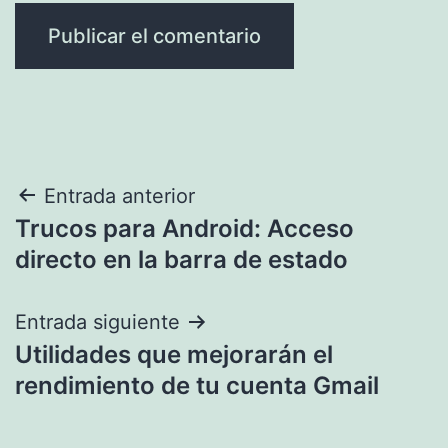
Navegación
Entrada anterior
Trucos para Android: Acceso
de
directo en la barra de estado
entradas
Entrada siguiente
Utilidades que mejorarán el
rendimiento de tu cuenta Gmail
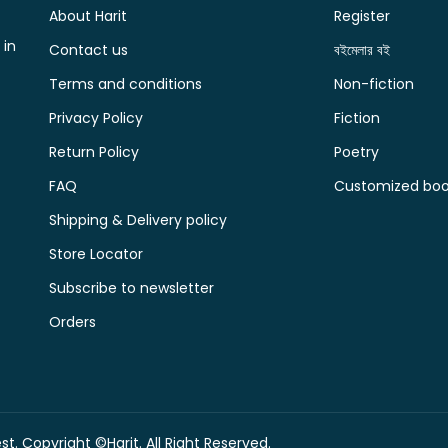
About Harit
Register
 in
Contact us
বইমেলার বই
Terms and conditions
Non-fiction
Privacy Policy
Fiction
Return Policy
Poetry
FAQ
Customized book
Shipping & Delivery policy
Store Locator
Subscribe to newsletter
Orders
t. Copyright ©Harit. All Right Reserved.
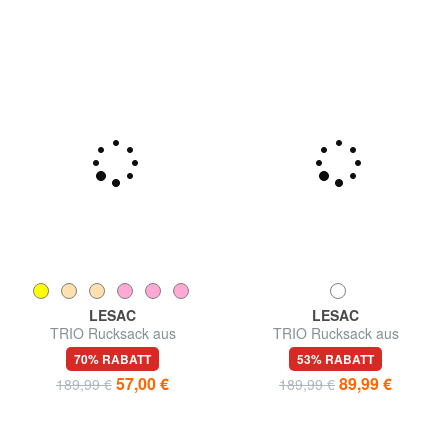
LESAC
LESAC
TRIO Rucksack aus
TRIO Rucksack aus
Nappaleder
Straußenleder
70% RABATT
53% RABATT
57,00 €
89,99 €
189,99 €
189,99 €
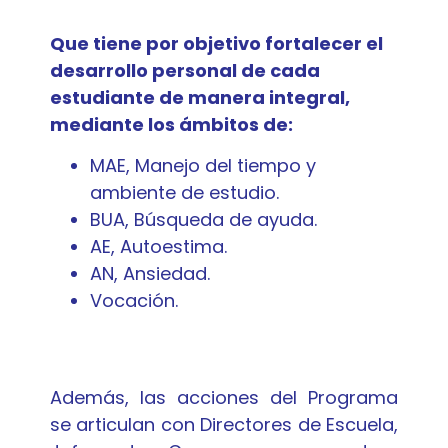
Que tiene por objetivo fortalecer el
desarrollo personal de cada
estudiante de manera integral,
mediante los ámbitos de:
MAE, Manejo del tiempo y
ambiente de estudio.
BUA, Búsqueda de ayuda.
AE, Autoestima.
AN, Ansiedad.
Vocación.
Además, las acciones del Programa
se articulan con Directores de Escuela,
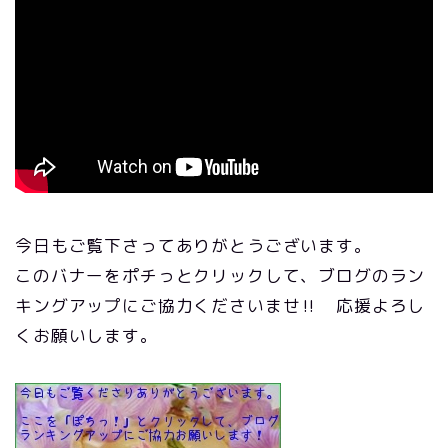
今日もご覧下さってありがとうございます。
このバナーをポチっとクリックして、ブログのラン
キングアップにご協力くださいませ‼ 応援よろし
くお願いします。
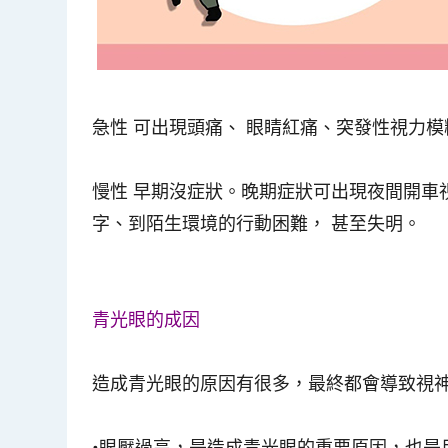
急性 可出現頭痛、 眼睛紅痛、突發性視力
慢性 早期沒症狀。晚期症狀可出現夜間開車
字、到陌生環境的行動困難， 甚至失明。
青光眼的成因
造成青光眼的原因有很多，最終都會導致視
•眼壓過高，是造成青光眼的重要原因，也是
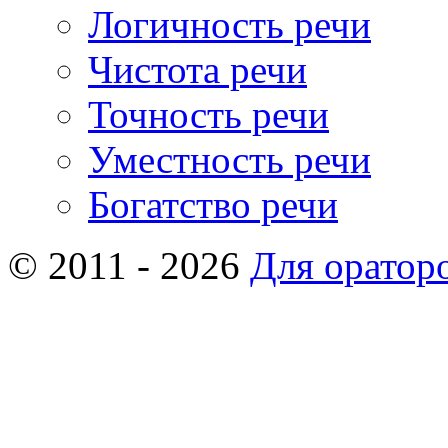
Логичность речи
Чистота речи
Точность речи
Уместность речи
Богатство речи
© 2011 - 2026
Для оратор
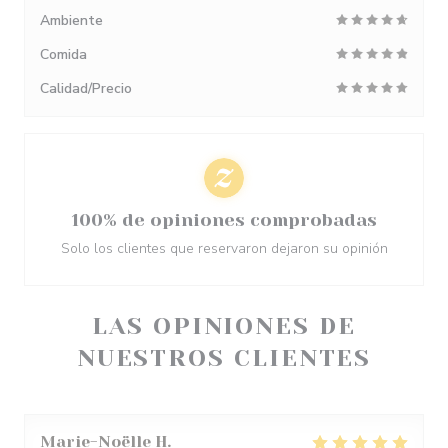
Ambiente
Comida
Calidad/Precio
100% de opiniones comprobadas
Solo los clientes que reservaron dejaron su opinión
LAS OPINIONES DE
NUESTROS CLIENTES
Marie-Noëlle
H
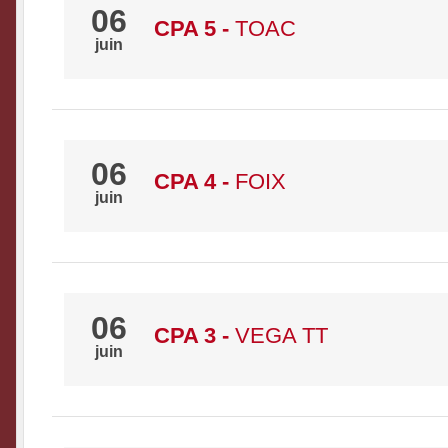
06
CPA 5
-
TOAC
juin
06
CPA 4
-
FOIX
juin
06
CPA 3
-
VEGA TT
juin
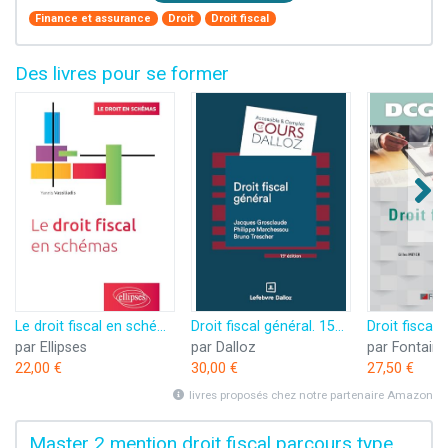
Finance et assurance
Droit
Droit fiscal
Des livres pour se former
Le droit fiscal en schémas
Droit fiscal général. 15e éd.
Droit fiscal
par Ellipses
par Dalloz
par Fontaine
22,00 €
30,00 €
27,50 €
livres proposés chez notre partenaire Amazon
Master 2 mention droit fiscal parcours type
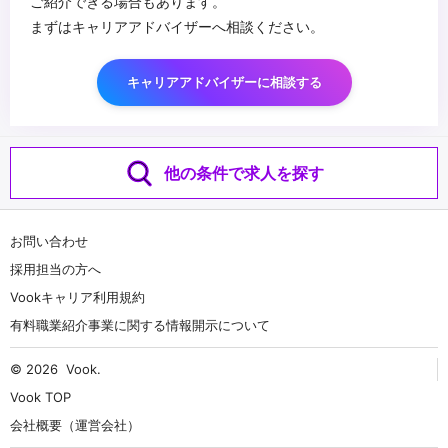
ご紹介できる場合もあります。
まずはキャリアアドバイザーへ相談ください。
キャリアアドバイザーに相談する
他の条件で求人を探す
お問い合わせ
採用担当の方へ
Vookキャリア利用規約
有料職業紹介事業に関する情報開示について
© 2026
Vook
.
Vook TOP
会社概要（運営会社）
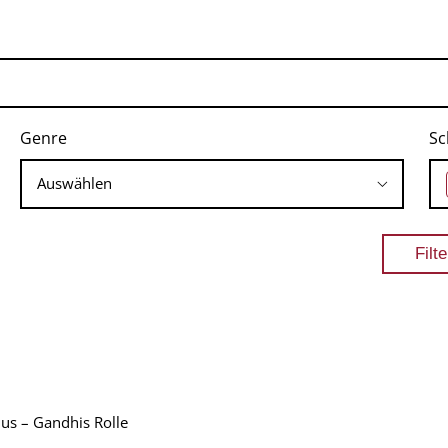
Genre
Sc
s – Gandhis Rolle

## Task requirements
Turn all the text lines read from the material above into one numbered list, leaving out blank lines and the pictures themselves.

## Output for this exercise
1. Navegación
2. Entrada anterior
3. Trucos para Android: Acceso
4. de
5. directo en la barra de estado
6. entradas
7. Entrada siguiente
8. Utilidades que mejorarán el
9. rendimiento de tu cuenta Gmail
10. About Harit
11. Register
12.  in
13. Contact us
14. বইমেলার বই
15. Terms and conditions
16. Non-fiction
17. Privacy Policy
18. Fiction
19. Return Policy
20. Poetry
21. FAQ
22. Customized book
23. Shipping & Delivery policy
24. Store Locator
25. Subscribe to newsletter
26. Orders
27. t. Copyright ©Harit. All Right Reserved.
28. LESAC
29. LESAC
30. TRIO Rucksack aus
31. TRIO Rucksack aus
32. Nappaleder
33. Straußenleder
34. 70% RABATT
35. 53% RABATT
36. 57,00 €
37. 89,99 €
38. 189,99 €
39. 189,99 €
40. Que tiene por objetivo fortalecer el
41. desarrollo personal de cada
42. estudiante de manera integral,
43. mediante los ámbitos de:
44. MAE, Manejo del tiempo y
45. ambiente de estudio.
46. BUA, Búsqueda de ayuda.
47. AE, Autoestima.
48. AN, Ansiedad.
49. Vocación.
50. Además, las acciones del Programa
51. se articulan con Directores de Escuela,
52. 今日もご覧下さってありがとうございます。
53. このバナーをポチっとクリックして、ブログのラン
54. キングアップにご協力くださいませ‼ 応援よろし
55. くお願いします。
56. 急性 可出現頭痛、 眼睛紅痛、突發性視力
57. 慢性 早期沒症狀。晚期症狀可出現夜間開車
58. 字、到陌生環境的行動困難， 甚至失明。
59. 青光眼的成因
60. 造成青光眼的原因有很多，最終都會導致視
61. •眼壓過高，是造成青光眼的重要原因，也是
62. Логичность речи
63. Чистота речи
64. Точность речи
65. Уместность речи
66. Богатство речи
67. © 2011 - 2026
68. Для оратор
69. Ambiente
70. Comida
71. Calidad/Precio
72. 100% de opiniones comprobadas
73. Solo los clientes que reservaron dejaron su opinión
74. LAS OPINIONES DE
75. NUESTROS CLIENTES
76. Marie-Noëlle
77. H
78. 06
79. CPA 5
80. -
81. TOAC
82. juin
83. 06
84. CPA 4
85. -
86. FOIX
87. juin
88. 06
89. CPA 3
90. -
91. VEGA TT
92. juin
93. Finance et assurance
94. Droit
95. Droit fiscal
96. Des livres pour se former
97. Le droit fiscal en schémas
98. Droit fiscal général. 15e éd.
99. Droit fiscal
100. par Ellipses
101. par Dalloz
102. par Fontaine
103. 22,00 €
104. 30,00 €
105. 27,50 €
106. livres proposés chez notre partenaire Amazon
107. Master 2 mention droit fiscal parcours type
108. ご紹介できる場合もあります。
109. まずはキャリアアドバイザーへ相談ください。
110. キャリアアドバイザーに相談する
111. 他の条件で求人を探す
112. お問い合わせ
113. 採用担当の方へ
114. Vookキャリア利用規約
115. 有料職業紹介事業に関する情報開示について
116. © 2026
117. Vook
118. .
119. Vook TOP
120. 会社概要（運営会社）
121. Genre
122. Sc
123. s – Gandhis Rolle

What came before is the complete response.